● Provided material
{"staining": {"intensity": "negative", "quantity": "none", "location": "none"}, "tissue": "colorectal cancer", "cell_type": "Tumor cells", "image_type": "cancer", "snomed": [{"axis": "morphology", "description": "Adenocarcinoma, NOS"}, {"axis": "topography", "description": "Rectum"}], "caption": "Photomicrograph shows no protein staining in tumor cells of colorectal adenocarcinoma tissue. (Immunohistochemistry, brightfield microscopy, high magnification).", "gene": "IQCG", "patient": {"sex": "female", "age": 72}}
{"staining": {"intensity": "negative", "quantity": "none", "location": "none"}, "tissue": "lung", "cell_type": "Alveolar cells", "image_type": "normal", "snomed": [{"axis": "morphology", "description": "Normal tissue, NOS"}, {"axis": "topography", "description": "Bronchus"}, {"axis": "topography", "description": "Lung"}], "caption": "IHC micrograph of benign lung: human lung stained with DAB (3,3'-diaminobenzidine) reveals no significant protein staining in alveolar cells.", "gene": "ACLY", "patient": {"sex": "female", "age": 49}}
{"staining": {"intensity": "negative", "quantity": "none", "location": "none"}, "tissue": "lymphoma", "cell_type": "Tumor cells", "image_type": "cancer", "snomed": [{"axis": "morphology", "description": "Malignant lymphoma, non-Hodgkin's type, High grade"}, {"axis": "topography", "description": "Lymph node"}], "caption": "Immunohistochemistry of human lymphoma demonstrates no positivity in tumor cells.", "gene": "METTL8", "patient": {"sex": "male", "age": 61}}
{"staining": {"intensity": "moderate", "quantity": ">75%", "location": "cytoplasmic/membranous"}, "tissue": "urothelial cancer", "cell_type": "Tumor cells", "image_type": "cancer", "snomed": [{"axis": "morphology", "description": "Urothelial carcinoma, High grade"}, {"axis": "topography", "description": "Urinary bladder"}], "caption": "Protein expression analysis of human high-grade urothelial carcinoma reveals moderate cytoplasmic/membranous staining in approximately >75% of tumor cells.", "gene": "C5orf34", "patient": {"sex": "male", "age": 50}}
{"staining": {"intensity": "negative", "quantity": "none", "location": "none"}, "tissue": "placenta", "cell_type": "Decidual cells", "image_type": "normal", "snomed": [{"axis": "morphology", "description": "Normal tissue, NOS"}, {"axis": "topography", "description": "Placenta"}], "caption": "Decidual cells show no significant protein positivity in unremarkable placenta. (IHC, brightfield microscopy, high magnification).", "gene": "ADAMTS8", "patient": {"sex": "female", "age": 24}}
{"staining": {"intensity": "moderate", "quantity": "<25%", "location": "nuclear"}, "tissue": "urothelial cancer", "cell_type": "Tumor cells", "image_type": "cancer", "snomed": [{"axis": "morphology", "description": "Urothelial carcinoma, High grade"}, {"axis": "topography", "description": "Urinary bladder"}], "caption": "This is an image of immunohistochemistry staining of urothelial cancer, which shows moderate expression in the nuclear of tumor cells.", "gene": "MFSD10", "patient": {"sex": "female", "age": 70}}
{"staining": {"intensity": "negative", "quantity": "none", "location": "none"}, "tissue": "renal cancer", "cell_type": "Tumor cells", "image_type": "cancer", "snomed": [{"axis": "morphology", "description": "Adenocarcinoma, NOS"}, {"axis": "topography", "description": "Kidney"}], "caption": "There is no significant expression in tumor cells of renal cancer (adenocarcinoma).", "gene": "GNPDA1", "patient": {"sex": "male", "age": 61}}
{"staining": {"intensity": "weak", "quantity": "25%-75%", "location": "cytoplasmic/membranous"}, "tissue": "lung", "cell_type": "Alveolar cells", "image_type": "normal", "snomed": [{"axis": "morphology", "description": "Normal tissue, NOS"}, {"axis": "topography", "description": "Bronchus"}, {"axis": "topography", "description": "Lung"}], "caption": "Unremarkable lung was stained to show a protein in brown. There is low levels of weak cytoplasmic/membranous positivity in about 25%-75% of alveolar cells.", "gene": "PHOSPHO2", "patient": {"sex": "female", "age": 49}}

● What to do
The lines to extract from the data above begin with the line containing "cells show no" and end with the line containing "is an image". Extract them exactly, including both.

● Final answer
{"staining": {"intensity": "negative", "quantity": "none", "location": "none"}, "tissue": "placenta", "cell_type": "Decidual cells", "image_type": "normal", "snomed": [{"axis": "morphology", "description": "Normal tissue, NOS"}, {"axis": "topography", "description": "Placenta"}], "caption": "Decidual cells show no significant protein positivity in unremarkable placenta. (IHC, brightfield microscopy, high magnification).", "gene": "ADAMTS8", "patient": {"sex": "female", "age": 24}}
{"staining": {"intensity": "moderate", "quantity": "<25%", "location": "nuclear"}, "tissue": "urothelial cancer", "cell_type": "Tumor cells", "image_type": "cancer", "snomed": [{"axis": "morphology", "description": "Urothelial carcinoma, High grade"}, {"axis": "topography", "description": "Urinary bladder"}], "caption": "This is an image of immunohistochemistry staining of urothelial cancer, which shows moderate expression in the nuclear of tumor cells.", "gene": "MFSD10", "patient": {"sex": "female", "age": 70}}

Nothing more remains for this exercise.